For the word "secondary", state the number of lines in the data that contain it, and nothing else.

#### [Data records]
┄┄┄┄┄┄┄┄┄┄┄┄┄┄┄┄┄┄┄┄
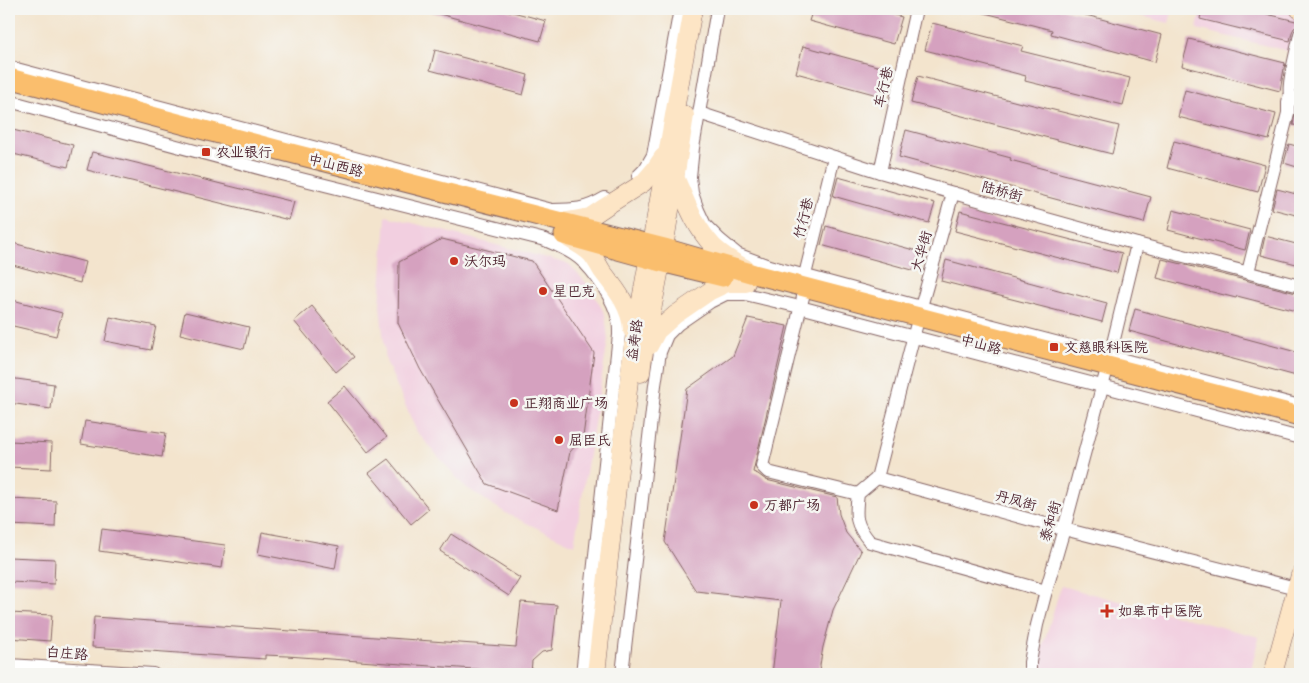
<svg xmlns="http://www.w3.org/2000/svg" width="1309" height="683" font-family="'Patrick Hand','LXGW WenKai TC',sans-serif">
<style>
.built{fill:#f2cfe0}
.building{fill:#d5a1bf}
.lines{fill:none;stroke-linecap:round;stroke-linejoin:round}
.street-casing{stroke:#856464;stroke-width:14}
.secondary-casing{stroke:#856464;stroke-width:19}
.primary-casing{stroke:#856464;stroke-width:21}
.street{stroke:#fff;stroke-width:12}
.secondary{stroke:#fde5c5;stroke-width:18}
.primary{stroke:#fabe6d;stroke-width:19}
.poi-dot{fill:#c8321e;stroke:#f6f6f2;stroke-width:2}
.labels{text-anchor:middle;stroke-width:5;stroke-linejoin:round;paint-order:stroke}
.street-label{font-size:14px;fill:#4a1f2b;stroke:#f6f6f2}
.poi-label{font-size:14px;fill:#4a1f2b;stroke:#f6f6f2;text-anchor:start}
</style>
<rect width="100%" height="100%" fill="#f6f6f2"/>
<filter id="ink" filterUnits="userSpaceOnUse"><feTurbulence type="fractalNoise" baseFrequency=".02" numOctaves="2"/><feDisplacementMap in="SourceGraphic" scale="10" xChannelSelector="R" yChannelSelector="G"/><feConvolveMatrix kernelMatrix="1 2 1 2 8 2 1 2 1" color-interpolation-filters="sRGB"/></filter>
<filter id="wash" filterUnits="userSpaceOnUse"><feTurbulence type="fractalNoise" baseFrequency=".0096" numOctaves="4" result="noise"/><feDisplacementMap in="SourceGraphic" scale="20" xChannelSelector="R" yChannelSelector="G"/><feGaussianBlur stdDeviation="1.12" result="paint"/><feColorMatrix in="noise" values="0 0 0 0 0 0 0 0 0 0 0 0 0 0 0 0 0 1.4 0 .05"/><feComposite in="paint" operator="in"/></filter>
<g filter="url(#wash)">
<rect width="100%" height="100%" fill="#f3e4cd"/>
<g class="built">
<path d="M1113 9H1173L1169 23Z"/>
<path d="M1201 9H1300V104L1289 101 1292 52 1197 29Z"/>
<path d="M386 216 569 264 589 286 605 314 608 340 574 545 507 514 464 486 417 432 386 361 380 306Z"/>
<path d="M1061 586 1259 637 1250 674H1041V652Z"/>
</g>
<g id="blocks">
<g class="building">
<path d="M433 9H502L546 21 540 41 432 12Z"/>
<path d="M813 9H871L902 17 894 44 809 21Z"/>
<path d="M981 9H1063L1162 35 1155 62 1051 34 1052 30 981 12Z"/>
<path d="M1202 9H1246L1300 22 1298 26 1294 28 1292 32 1290 41 1200 19Z"/>
<path d="M932 23 1023 46 1021 51 1130 78 1123 105 1025 81 1026 76 925 50Z"/>
<path d="M1189 39 1285 63 1280 91 1182 66Z"/>
<path d="M803 46 888 69 881 96 796 73Z"/>
<path d="M435 50 528 75 523 95 430 70Z"/>
<path d="M918 76 1021 103V102L1119 126 1112 154 911 103Z"/>
<path d="M1185 90 1276 114 1269 140 1178 117Z"/>
<path d="M1296 108 1300 109V126L1293 125Z"/>
<path d="M9 129 73 145 68 167 9 153Z"/>
<path d="M906 130 1011 158 1010 160 1151 197 1144 223 899 157Z"/>
<path d="M1174 141 1265 165 1258 192 1167 168Z"/>
<path d="M1289 144 1300 147V168L1284 163Z"/>
<path d="M92 152 294 202 289 220 87 170Z"/>
<path d="M838 177 935 203 929 223 833 196Z"/>
<path d="M1277 189 1300 195V216L1272 209Z"/>
<path d="M1173 210 1250 230 1245 250 1168 230Z"/>
<path d="M960 211 1122 253 1117 273 955 231Z"/>
<path d="M826 226 921 252 916 271 821 245Z"/>
<path d="M1265 236 1300 245V265L1261 255Z"/>
<path d="M442 239 532 261 594 353 583 437 570 452 558 510 487 484 420 369 398 323 399 262Z"/>
<path d="M9 242 85 262 80 283 9 264Z"/>
<path d="M1162 259 1300 294V312L1237 296 1236 298 1157 278Z"/>
<path d="M946 260 1107 303 1102 322 941 281Z"/>
<path d="M9 299 62 313 56 336 9 325Z"/>
<path d="M312 306 354 357 336 372 294 321Z"/>
<path d="M1135 309 1300 353V377L1129 331Z"/>
<path d="M185 312 249 327 244 349 180 334Z"/>
<path d="M110 317 156 326 151 350 105 341Z"/>
<path d="M748 318 787 326 753 472 758 474 766 480 837 497 839 514 846 533 861 551 833 610 823 647 820 665 821 674H772L781 601 696 591 665 542 687 389 733 356Z"/>
<path d="M9 378 54 384 51 409 9 403Z"/>
<path d="M345 386 387 437 368 452 327 401Z"/>
<path d="M85 421 166 433 162 457 81 444Z"/>
<path d="M9 441 52 443 51 469 9 467Z"/>
<path d="M388 459 429 509 411 524 369 473Z"/>
<path d="M9 499 56 501 55 527 9 525Z"/>
<path d="M102 529 225 545 222 568 99 551Z"/>
<path d="M262 532 339 546 335 569 258 554Z"/>
<path d="M451 534 520 578 509 596 440 551Z"/>
<path d="M9 557 55 559 54 584 9 582Z"/>
<path d="M521 602 557 605 552 650 542 652 532 661 531 673 287 656 265 655V659L92 647 94 617 516 647Z"/>
<path d="M9 613 52 615 50 641 9 638Z"/>
</g>
</g>
</g>
<g filter="url(#ink)">
<use href="#blocks" fill-opacity="0" stroke="#856464" stroke-width="1"/>
<g class="lines">
<g class="street-casing">
<g id="street">
<path d="M717 9 693 148 690 177 692 193 698 210 705 225 720 240 737 254 769 266 921 307 1300 406"/>
<path d="M1300 34C1298 45 1287 86 1290 94 1292 99 1296 100 1300 101"/>
<path d="M9 67 552 210C574 210 585 210 605 198"/>
<path d="M9 101 281 174 545 240C557 245 569 250 579 258 594 270 615 301 618 320 619 324 619 330 619 335L582 674"/>
<path d="M699 113 880 172 953 193 1137 244 1300 286"/>
<path d="M880 172 916 9"/>
<path d="M638 176 645 169 653 155 680 9"/>
<path d="M1248 272 1288 113V102L1290 94"/>
<path d="M803 283 834 157"/>
<path d="M803 297 762 466 768 472 858 494"/>
<path d="M919 314 953 193"/>
<path d="M916 327 877 478 1064 529 1300 589"/>
<path d="M1108 364 1137 244"/>
<path d="M877 478 858 494C855 517 855 524 870 542L1046 591"/>
<path d="M9 665 153 674"/>
<path d="M622 674 655 385 660 352 667 335 678 324 710 302 726 294H745L800 307 1300 438"/>
<path d="M1030 674V662L1037 625 1046 591 1064 529 1105 376"/>
</g>
</g>
<g class="secondary-casing">
<g id="secondary">
<path d="M1299 9H1300"/>
<path d="M676 179C686 202 695 227 713 246 722 255 734 262 745 268"/>
<path d="M562 222 590 217 605 207 643 183 655 169 663 157"/>
<path d="M569 239C576 243 583 247 589 252 595 257 598 265 602 271 616 289 631 307 632 330"/>
<path d="M649 346 657 331 675 315 710 291 727 283H746"/>
<path d="M641 373 643 357 664 248 685 115"/>
<path d="M596 674 633 345 693 9"/>
<path d="M1273 674 1300 575"/>
</g>
</g>
<g class="primary-casing">
<g id="primary">
<path d="M9 78 283 151 664 248 754 274 1300 416"/>
<path d="M564 235 661 262 723 277"/>
</g>
</g>
<use href="#street" class="street"/>
<use href="#secondary" class="secondary"/>
<use href="#primary" class="primary"/>
</g>
</g>
<g class="poi-dot">
<rect x="201" y="147" width="10" height="10" rx="2.5"/>
<circle cx="454" cy="261" r="5"/>
<circle cx="543" cy="291" r="5"/>
<rect x="1049" y="342" width="10" height="10" rx="2.5"/>
<circle cx="514" cy="403" r="5"/>
<circle cx="559" cy="440" r="5"/>
<circle cx="754" cy="505" r="5"/>
<path d="M1104.5 603.5h5v5h5v5h-5v5h-5v-5h-5v-5h5z"/>
</g>
<g class="labels">
<g class="street-label">
<text transform="translate(883 87) rotate(-77)" y="5">车行巷</text>
<text transform="translate(336 165) rotate(14)" y="5">中山西路</text>
<text transform="translate(1002 191) rotate(15)" y="5">陆桥街</text>
<text transform="translate(803 218) rotate(-76)" y="5">竹行巷</text>
<text transform="translate(921 251) rotate(-74)" y="5">大华街</text>
<text transform="translate(634 340) rotate(-82)" y="5">益寿路</text>
<text transform="translate(981 344) rotate(15)" y="5">中山路</text>
<text transform="translate(1016 500) rotate(15)" y="5">丹凤街</text>
<text transform="translate(1050 521) rotate(-74)" y="5">泰和街</text>
<text transform="translate(67 653) rotate(4)" y="5">白庄路</text>
</g>
<g class="poi-label">
<text x="216" y="157">农业银行</text>
<text x="464" y="266">沃尔玛</text>
<text x="553" y="296">星巴克</text>
<text x="1064" y="352">文慈眼科医院</text>
<text x="524" y="408">正翔商业广场</text>
<text x="569" y="445">屈臣氏</text>
<text x="764" y="510">万都广场</text>
<text x="1118" y="616">如皋市中医院</text>
</g>
</g>
<rect width="1309" height="683" fill="none" stroke="#f6f6f2" stroke-width="30"/>
</svg>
┄┄┄┄┄┄┄┄┄┄┄┄┄┄┄┄┄┄┄┄
#### [Answer to this problem]
5